Sempre existiu resistência, mas prefiro prestar atenção às vozes que se veem finalmente protagonistas. Quando eu comecei em 2015, estava desenvolvendo a literatura periférica que queria ler, porque queria me ver representada também. Fora do Brasil, é diferente. Há mercados para essa literatura. No Brasil, o mito da democracia racial e o recorte econômico vão atrasar e muito nosso olhar sobre isso. Mesmo fora do Brasil, há um embate acalorado. Em 2019, as escritoras Nnedi Okorafor e N. K. Jemisin saíram vencedoras do Hugo Awards, a principal premiação de literatura de ficção científica do mundo. Nesse momento o racismo surge forte, tenta comprar categorias, um escândalo. Em “Racismo e Ficção Científica” de 1988, o autor negro Samuel Delany fala da ocupação dos espaços e do confronto por poder na literatur. Busco sempre não só escrever, mas falar sobre essas questões, pensar sobre elas, conceituar: sou escritora, pedagoga e uma intelectual negra. São espaços de poder que devemos ocupar ou criar para enfim promover mudanças de fato.

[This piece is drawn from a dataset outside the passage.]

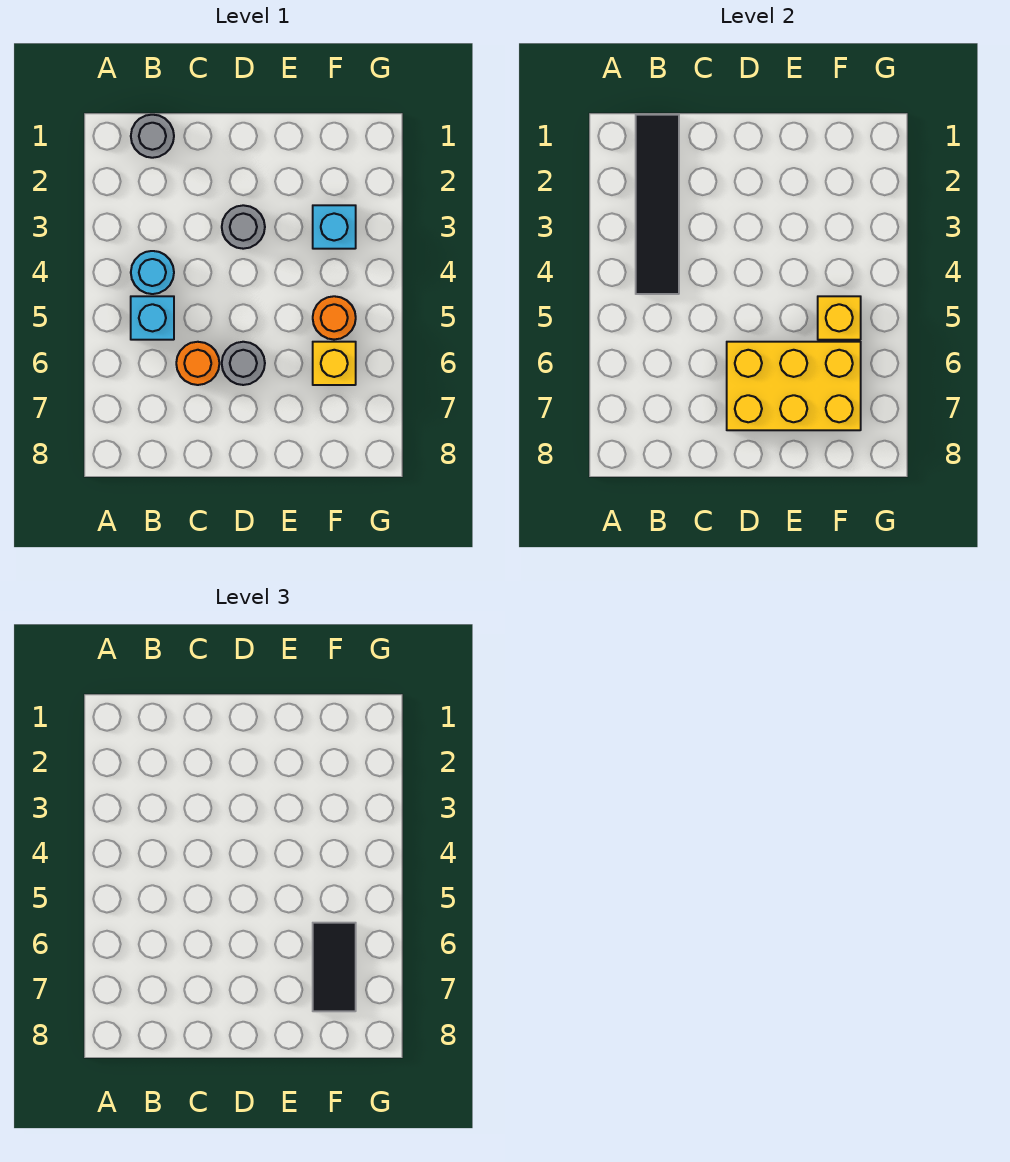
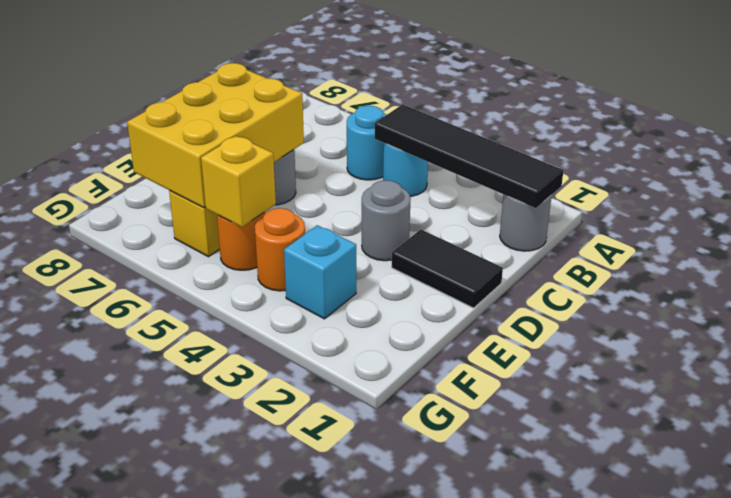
cyan brick B5 level 1 -> cyan round brick B5 level 1
orange round brick C6 level 1 -> orange round brick F4 level 1
black tile F6:F7 level 3 -> black tile D1:D2 level 1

Como você analisa a atual leva de autores negras e negros na literatura brasileira?
É um momento bom e o é porque trabalhamos com afinco para isso, para conseguir mostrar o que fazemos, embora ainda haja muitos desafios. Publiquei Sankofia através de financiamento coletivo e saber que tem público, mudança social. é relevante. Receber retorno de atividades feitas em aula, da escola ao espaço acadêmico, é tudo o que essa literatura afrofuturista almeja. Queremos mudar consciências. E é importante demais citar o movimento de literatura que vem ocorrendo nas periferias de um lado ao outro do estado, com suas bibliotecas e encontros literários. O LiteraCaxias é um exemplo cravado no centro de Duque de Caxias, na biblioteca municipal Leonel Brizola. Tem página e grupo no facebook, recomendo ao interessados. A periferia está, aos poucos, consumindo mais literatura feita pelos seus. E isso é ótimo.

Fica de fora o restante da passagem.